[RECORDS PROVIDED — start]

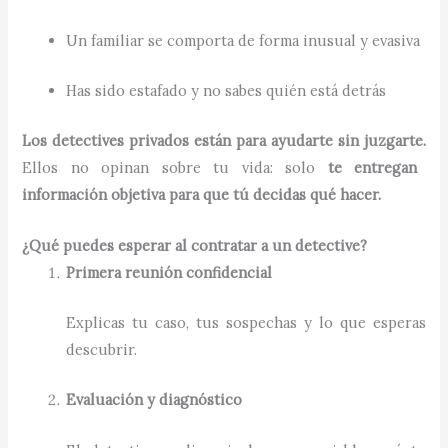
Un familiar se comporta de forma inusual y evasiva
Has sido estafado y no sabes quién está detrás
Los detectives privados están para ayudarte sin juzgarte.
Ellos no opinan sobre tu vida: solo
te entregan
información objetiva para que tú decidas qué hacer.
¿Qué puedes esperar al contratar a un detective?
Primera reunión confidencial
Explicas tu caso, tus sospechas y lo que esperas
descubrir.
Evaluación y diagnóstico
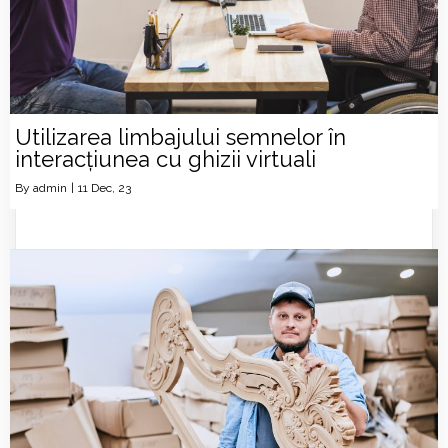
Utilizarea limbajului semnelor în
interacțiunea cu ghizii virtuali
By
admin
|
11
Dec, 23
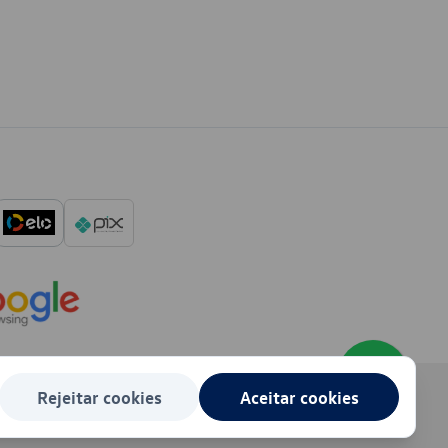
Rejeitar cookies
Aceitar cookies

[RECORDS PROVIDED — finish]

- WRITTEN TASK: The pictures in the data should be omitted, and every remaining line set down exactly.

- EXERCISE SOLUTION:
Un familiar se comporta de forma inusual y evasiva
Has sido estafado y no sabes quién está detrás
Los detectives privados están para ayudarte sin juzgarte.
Ellos no opinan sobre tu vida: solo
te entregan
información objetiva para que tú decidas qué hacer.
¿Qué puedes esperar al contratar a un detective?
Primera reunión confidencial
Explicas tu caso, tus sospechas y lo que esperas
descubrir.
Evaluación y diagnóstico
Utilizarea limbajului semnelor în
interacțiunea cu ghizii virtuali
By
admin
|
11
Dec, 23
Rejeitar cookies
Aceitar cookies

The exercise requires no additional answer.